A security firm has pointed out some zero-day vulnerabilities in Facebook WordPress Plugins. The vulnerabilities precisely exist in plugins ‘Facebook for WooCommerce’ and ‘Messenger Customer Chat’. Both the plugins have hundreds of thousands of active installations, and thus, pose a threat to a large number of users. Since the researchers have dropped the respective PoC as well with their reports, the vulnerabilities need an urgent fix.
About ‘Plugin Vulnerabilities’ And The Facebook WordPress Plugins In Question
Researchers from the security firm ‘Plugin Vulnerabilities’ have discovered a few zero-day bugs in two Facebook WordPress plugins. Continuing their practice of disclosing WordPress plugin bugs publicly, the firm has shared details once again with the public. They have even explained in a separate blog post, that they disclose the vulnerabilities publicly for customers’ security. The requirement of having a Facebook account to report a bug to Facebook is another hindrance.
They also point out the possible negligence in reviewing WordPress plugins and question the scope of these bugs under their bug bounty program.
Since they are both vulnerabilities in the type of code that is often involved in disclosed WordPress plugin vulnerabilities, those vulnerabilities should not have been missed if security reviews of the plugins were done… So, it seems highly unlikely that Facebook got that done with the plugins. Instead… Facebook has a bug bounty program. It isn’t clear if these plugins would fall under that or what they would even pay out any bounty.
Well, we are not really delving into the debate of whether they are right or wrong in their practice. So, let us quickly review the vulnerabilities they discovered.
Specifically, the security firm found bugs in the ‘Facebook for WooCommerce’ plugin and ‘Messenger Customer Chat’ plugin. The former plugin currently has over 200,000 active installations. Whereas, the later has more than 20,000.
Proof of Concept
The following proof of concept will cause the message “Proof of Concept” to be added to the bottom of web pages, when logged in to WordPress.
Make sure to replace “[path to WordPress]” with the location of WordPress.

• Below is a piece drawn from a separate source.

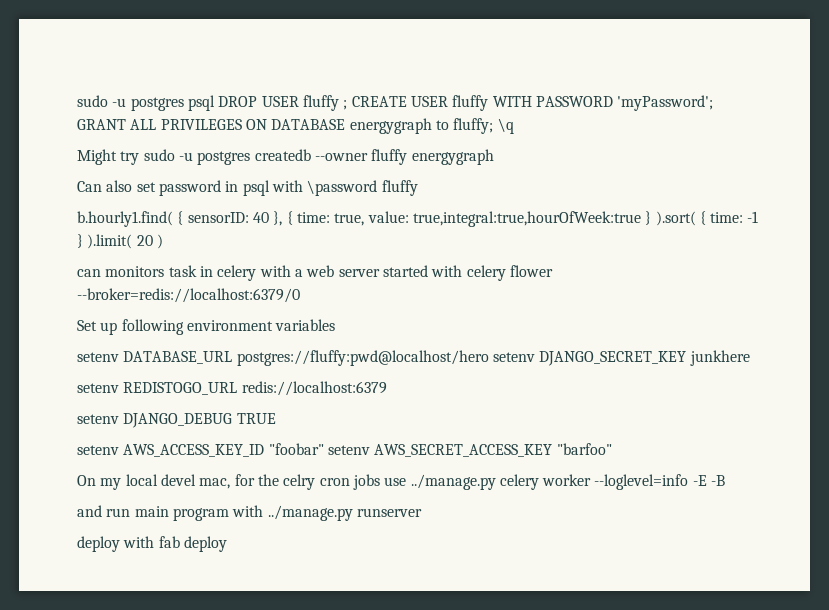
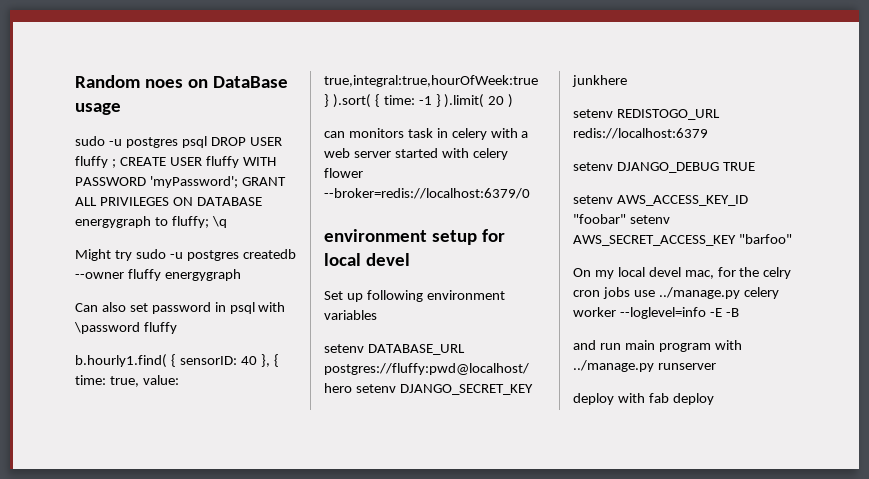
(77, 101) none -> [75,75,288,88] [75,103,121,115] Random noes on DataBase usage //
(300, 295) none -> [324,229,505,245] [324,253,410,266] // environment setup for local devel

<html> <body> <form action="http://[path to WordPress]/wp-admin/admin-ajax.php?action=update_options" method="POST"> <input type="hidden" name="fbmcc_generatedCode" value="Proof of Concept"> <input type="submit" value="Submit" /> </form> </body> </html>
CSRF Zero-Day Vulnerabilities Discovered
As stated in their vulnerability report, ‘Facebook for WooCommerce’ is one of the popular plugins for WooCommerce. The plugin page shows that it remains untested for the last three releases of WordPress. Thus, it may be prone to compatibility issues with recent versions.
Out of curiosity, the researchers began analyzing the plugin and came up with a cross-site request forgery (CSRF) vulnerability. They found a lacking of a nonce to prevent CSRF with the AJAX function ajax_update_fb_option(). They have shared a proof of concept in their report.
Following this discovery, the researchers quickly analyzed another plugin and found a similar problem with ‘Messenger Customer Chat’ too. As stated in their reports, they found another CSRF vulnerability, for which they have shared the PoC as well.
Both the vulnerabilities, upon exploit, can allow a potential attacker to alter WordPress site options. While they may not be as dangerous as other web application vulnerabilities, their public disclosures demand an immediate fix to avoid potential threats to the users of the respective plugins.